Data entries
========

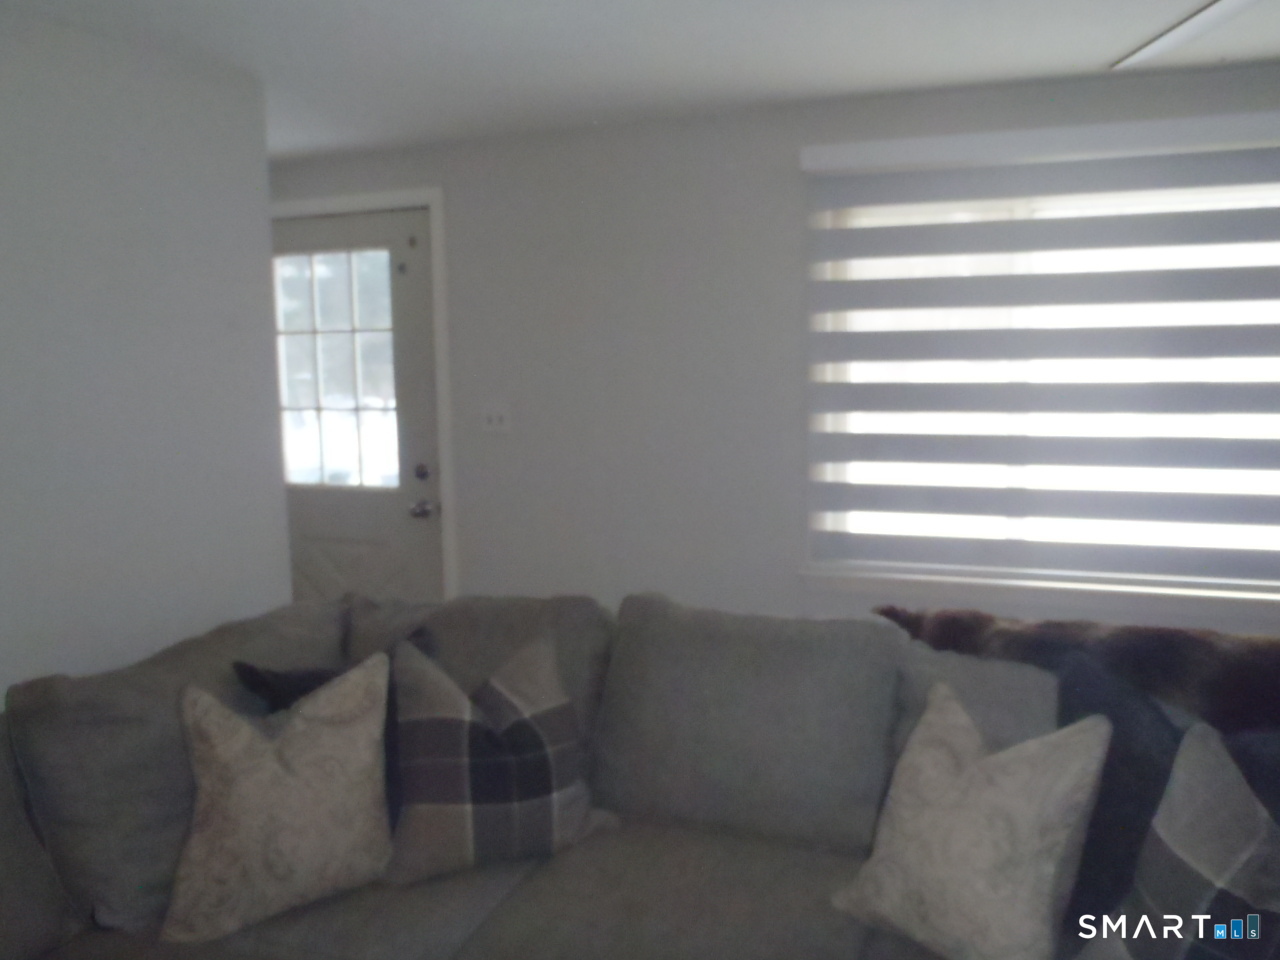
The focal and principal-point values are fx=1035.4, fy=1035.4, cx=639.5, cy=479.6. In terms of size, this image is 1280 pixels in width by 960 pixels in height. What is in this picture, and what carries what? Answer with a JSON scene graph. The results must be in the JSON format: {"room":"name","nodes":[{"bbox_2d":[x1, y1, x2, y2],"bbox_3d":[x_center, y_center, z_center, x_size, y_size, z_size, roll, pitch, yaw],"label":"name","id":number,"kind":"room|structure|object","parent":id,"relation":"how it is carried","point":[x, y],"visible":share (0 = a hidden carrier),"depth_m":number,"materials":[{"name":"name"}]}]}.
{"room":"living room","nodes":[
{"label":"living room","id":0,"kind":"room"},
{"bbox_2d":[0,6,290,702],"bbox_3d":[-1.754,0.186,1.524,0.142,2.302,3.342,2,7,21],"label":"left wall","id":1,"kind":"structure","parent":0,"point":[261,189],"depth_m":2.54,"materials":[{"name":"white paint"}]},
{"bbox_2d":[2,0,1279,159],"bbox_3d":[-0.243,-1.011,1.372,6.181,0.113,4.765,2,7,21],"label":"ceiling","id":2,"kind":"structure","parent":0,"point":[579,52],"depth_m":2.70,"materials":[{"name":"white paint"}]},
{"bbox_2d":[1111,0,1257,69],"bbox_3d":[0.975,-0.810,1.302,1.238,0.343,1.205,2,7,21],"label":"ceiling fan","id":3,"kind":"object","parent":2,"relation":"hanging from","point":[1175,38],"visible":0.98,"depth_m":1.75,"materials":[{"name":"white"}]},
{"bbox_2d":[267,62,1279,633],"bbox_3d":[0.630,-0.096,3.557,6.078,2.341,0.179,2,7,21],"label":"back wall","id":4,"kind":"structure","parent":0,"point":[788,192],"depth_m":3.64,"materials":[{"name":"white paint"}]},
{"bbox_2d":[272,206,443,613],"bbox_3d":[-1.242,-0.027,4.212,0.928,2.055,0.127,2,7,21],"label":"door","id":5,"kind":"structure","parent":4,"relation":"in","point":[319,579],"depth_m":4.16,"materials":[{"name":"paint"}]},
{"bbox_2d":[274,245,399,489],"bbox_3d":[-1.233,-0.439,4.167,0.596,0.938,0.020,2,7,21],"label":"door window","id":6,"kind":"structure","parent":5,"relation":"in","point":[295,477],"depth_m":4.15,"materials":[{"name":"clear glass"}]},
{"bbox_2d":[269,190,457,606],"bbox_3d":[-1.199,-0.063,4.239,1.034,2.136,0.169,2,7,21],"label":"door frame","id":7,"kind":"structure","parent":4,"relation":"attached to","point":[443,353],"depth_m":3.96,"materials":[{"name":"white paint"}]},
{"bbox_2d":[479,404,510,434],"bbox_3d":[-0.545,-0.231,3.871,0.118,0.117,0.019,2,7,21],"label":"light switch","id":8,"kind":"object","parent":4,"relation":"attached to","point":[494,418],"visible":0.98,"depth_m":3.87,"materials":[{"name":"white plastic"}]},
{"bbox_2d":[795,109,1279,590],"bbox_3d":[1.393,-0.351,3.066,1.811,1.364,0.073,2,7,21],"label":"window blind","id":9,"kind":"object","parent":4,"relation":"attached to","point":[1196,181],"visible":0.98,"depth_m":3.11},
{"bbox_2d":[798,562,1279,608],"bbox_3d":[1.397,0.352,3.226,1.805,0.082,0.114,2,7,21],"label":"window sill","id":10,"kind":"structure","parent":4,"relation":"attached to","point":[905,579],"depth_m":3.23,"materials":[{"name":"white paint"}]},
{"bbox_2d":[809,162,1279,579],"bbox_3d":[1.401,-0.323,3.249,1.616,1.285,0.098,2,7,21],"label":"window","id":11,"kind":"structure","parent":4,"relation":"in","point":[1021,211],"depth_m":3.27,"materials":[{"name":"white"}]},
{"label":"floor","id":12,"kind":"structure","parent":0,"visible":0},
{"bbox_2d":[2,583,1279,959],"bbox_3d":[0.043,0.871,1.641,3.219,0.919,2.152,2,7,21],"label":"sectional sofa","id":13,"kind":"object","parent":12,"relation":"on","point":[478,888],"visible":0.77,"depth_m":2.13,"materials":[{"name":"grey fabric"}]},
{"bbox_2d":[161,654,395,944],"bbox_3d":[-0.688,0.610,2.018,0.473,0.471,0.262,-5,8,-31],"label":"patterned pillow","id":14,"kind":"object","parent":13,"relation":"on","point":[282,767],"visible":0.99,"depth_m":1.95,"materials":[{"name":"beige fabric"}]},
{"bbox_2d":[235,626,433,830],"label":"black pillow","id":15,"kind":"object","parent":13,"relation":"on","point":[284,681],"visible":0.16,"depth_m":2.18,"materials":[{"name":"fabric"}]},
{"bbox_2d":[385,627,616,884],"bbox_3d":[-0.304,0.578,2.190,0.493,0.452,0.282,-4,7,-23],"label":"plaid pillow","id":16,"kind":"object","parent":13,"relation":"on","point":[526,722],"visible":0.99,"depth_m":2.11,"materials":[{"name":"grey fabric"}]},
{"bbox_2d":[834,681,1112,959],"bbox_3d":[0.589,0.625,1.845,0.279,0.446,0.448,-6,9,-36],"label":"patterned pillow","id":17,"kind":"object","parent":13,"relation":"on","point":[979,775],"visible":1,"depth_m":1.76,"materials":[{"name":"beige fabric"}]},
{"bbox_2d":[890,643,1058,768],"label":"gray pillow","id":18,"kind":"object","parent":13,"relation":"on","point":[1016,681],"visible":0.29,"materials":[{"name":"grey fabric"}]},
{"bbox_2d":[872,601,1279,737],"bbox_3d":[1.049,0.546,2.203,1.126,0.496,0.368,2,7,21],"label":"fur throw","id":19,"kind":"object","parent":13,"relation":"on","point":[1238,673],"visible":0.41,"depth_m":2.14,"materials":[{"name":"brown fur"}]},
{"bbox_2d":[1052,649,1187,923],"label":"dark pillow","id":20,"kind":"object","parent":13,"relation":"on","point":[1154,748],"visible":0.48,"depth_m":1.82,"materials":[{"name":"blue fabric"}]},
{"bbox_2d":[1075,722,1279,959],"bbox_3d":[0.895,0.654,1.524,0.274,0.473,0.467,-3,7,-15],"label":"plaid pillow","id":21,"kind":"object","parent":13,"relation":"on","point":[1257,821],"visible":1,"depth_m":1.54,"materials":[{"name":"grey fabric"}]},
{"bbox_2d":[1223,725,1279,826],"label":"dark pillow","id":22,"kind":"object","parent":13,"relation":"on","point":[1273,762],"visible":0.37,"depth_m":1.71,"materials":[{"name":"fabric"}]}
]}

========

- The problem: All of the entries above should be retyped exactly, with the pictures left out.

- Solution to the exercise:
The focal and principal-point values are fx=1035.4, fy=1035.4, cx=639.5, cy=479.6. In terms of size, this image is 1280 pixels in width by 960 pixels in height. What is in this picture, and what carries what? Answer with a JSON scene graph. The results must be in the JSON format: {"room":"name","nodes":[{"bbox_2d":[x1, y1, x2, y2],"bbox_3d":[x_center, y_center, z_center, x_size, y_size, z_size, roll, pitch, yaw],"label":"name","id":number,"kind":"room|structure|object","parent":id,"relation":"how it is carried","point":[x, y],"visible":share (0 = a hidden carrier),"depth_m":number,"materials":[{"name":"name"}]}]}.
{"room":"living room","nodes":[
{"label":"living room","id":0,"kind":"room"},
{"bbox_2d":[0,6,290,702],"bbox_3d":[-1.754,0.186,1.524,0.142,2.302,3.342,2,7,21],"label":"left wall","id":1,"kind":"structure","parent":0,"point":[261,189],"depth_m":2.54,"materials":[{"name":"white paint"}]},
{"bbox_2d":[2,0,1279,159],"bbox_3d":[-0.243,-1.011,1.372,6.181,0.113,4.765,2,7,21],"label":"ceiling","id":2,"kind":"structure","parent":0,"point":[579,52],"depth_m":2.70,"materials":[{"name":"white paint"}]},
{"bbox_2d":[1111,0,1257,69],"bbox_3d":[0.975,-0.810,1.302,1.238,0.343,1.205,2,7,21],"label":"ceiling fan","id":3,"kind":"object","parent":2,"relation":"hanging from","point":[1175,38],"visible":0.98,"depth_m":1.75,"materials":[{"name":"white"}]},
{"bbox_2d":[267,62,1279,633],"bbox_3d":[0.630,-0.096,3.557,6.078,2.341,0.179,2,7,21],"label":"back wall","id":4,"kind":"structure","parent":0,"point":[788,192],"depth_m":3.64,"materials":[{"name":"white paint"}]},
{"bbox_2d":[272,206,443,613],"bbox_3d":[-1.242,-0.027,4.212,0.928,2.055,0.127,2,7,21],"label":"door","id":5,"kind":"structure","parent":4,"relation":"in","point":[319,579],"depth_m":4.16,"materials":[{"name":"paint"}]},
{"bbox_2d":[274,245,399,489],"bbox_3d":[-1.233,-0.439,4.167,0.596,0.938,0.020,2,7,21],"label":"door window","id":6,"kind":"structure","parent":5,"relation":"in","point":[295,477],"depth_m":4.15,"materials":[{"name":"clear glass"}]},
{"bbox_2d":[269,190,457,606],"bbox_3d":[-1.199,-0.063,4.239,1.034,2.136,0.169,2,7,21],"label":"door frame","id":7,"kind":"structure","parent":4,"relation":"attached to","point":[443,353],"depth_m":3.96,"materials":[{"name":"white paint"}]},
{"bbox_2d":[479,404,510,434],"bbox_3d":[-0.545,-0.231,3.871,0.118,0.117,0.019,2,7,21],"label":"light switch","id":8,"kind":"object","parent":4,"relation":"attached to","point":[494,418],"visible":0.98,"depth_m":3.87,"materials":[{"name":"white plastic"}]},
{"bbox_2d":[795,109,1279,590],"bbox_3d":[1.393,-0.351,3.066,1.811,1.364,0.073,2,7,21],"label":"window blind","id":9,"kind":"object","parent":4,"relation":"attached to","point":[1196,181],"visible":0.98,"depth_m":3.11},
{"bbox_2d":[798,562,1279,608],"bbox_3d":[1.397,0.352,3.226,1.805,0.082,0.114,2,7,21],"label":"window sill","id":10,"kind":"structure","parent":4,"relation":"attached to","point":[905,579],"depth_m":3.23,"materials":[{"name":"white paint"}]},
{"bbox_2d":[809,162,1279,579],"bbox_3d":[1.401,-0.323,3.249,1.616,1.285,0.098,2,7,21],"label":"window","id":11,"kind":"structure","parent":4,"relation":"in","point":[1021,211],"depth_m":3.27,"materials":[{"name":"white"}]},
{"label":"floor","id":12,"kind":"structure","parent":0,"visible":0},
{"bbox_2d":[2,583,1279,959],"bbox_3d":[0.043,0.871,1.641,3.219,0.919,2.152,2,7,21],"label":"sectional sofa","id":13,"kind":"object","parent":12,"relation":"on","point":[478,888],"visible":0.77,"depth_m":2.13,"materials":[{"name":"grey fabric"}]},
{"bbox_2d":[161,654,395,944],"bbox_3d":[-0.688,0.610,2.018,0.473,0.471,0.262,-5,8,-31],"label":"patterned pillow","id":14,"kind":"object","parent":13,"relation":"on","point":[282,767],"visible":0.99,"depth_m":1.95,"materials":[{"name":"beige fabric"}]},
{"bbox_2d":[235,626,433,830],"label":"black pillow","id":15,"kind":"object","parent":13,"relation":"on","point":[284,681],"visible":0.16,"depth_m":2.18,"materials":[{"name":"fabric"}]},
{"bbox_2d":[385,627,616,884],"bbox_3d":[-0.304,0.578,2.190,0.493,0.452,0.282,-4,7,-23],"label":"plaid pillow","id":16,"kind":"object","parent":13,"relation":"on","point":[526,722],"visible":0.99,"depth_m":2.11,"materials":[{"name":"grey fabric"}]},
{"bbox_2d":[834,681,1112,959],"bbox_3d":[0.589,0.625,1.845,0.279,0.446,0.448,-6,9,-36],"label":"patterned pillow","id":17,"kind":"object","parent":13,"relation":"on","point":[979,775],"visible":1,"depth_m":1.76,"materials":[{"name":"beige fabric"}]},
{"bbox_2d":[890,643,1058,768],"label":"gray pillow","id":18,"kind":"object","parent":13,"relation":"on","point":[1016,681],"visible":0.29,"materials":[{"name":"grey fabric"}]},
{"bbox_2d":[872,601,1279,737],"bbox_3d":[1.049,0.546,2.203,1.126,0.496,0.368,2,7,21],"label":"fur throw","id":19,"kind":"object","parent":13,"relation":"on","point":[1238,673],"visible":0.41,"depth_m":2.14,"materials":[{"name":"brown fur"}]},
{"bbox_2d":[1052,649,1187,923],"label":"dark pillow","id":20,"kind":"object","parent":13,"relation":"on","point":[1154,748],"visible":0.48,"depth_m":1.82,"materials":[{"name":"blue fabric"}]},
{"bbox_2d":[1075,722,1279,959],"bbox_3d":[0.895,0.654,1.524,0.274,0.473,0.467,-3,7,-15],"label":"plaid pillow","id":21,"kind":"object","parent":13,"relation":"on","point":[1257,821],"visible":1,"depth_m":1.54,"materials":[{"name":"grey fabric"}]},
{"bbox_2d":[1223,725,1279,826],"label":"dark pillow","id":22,"kind":"object","parent":13,"relation":"on","point":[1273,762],"visible":0.37,"depth_m":1.71,"materials":[{"name":"fabric"}]}
]}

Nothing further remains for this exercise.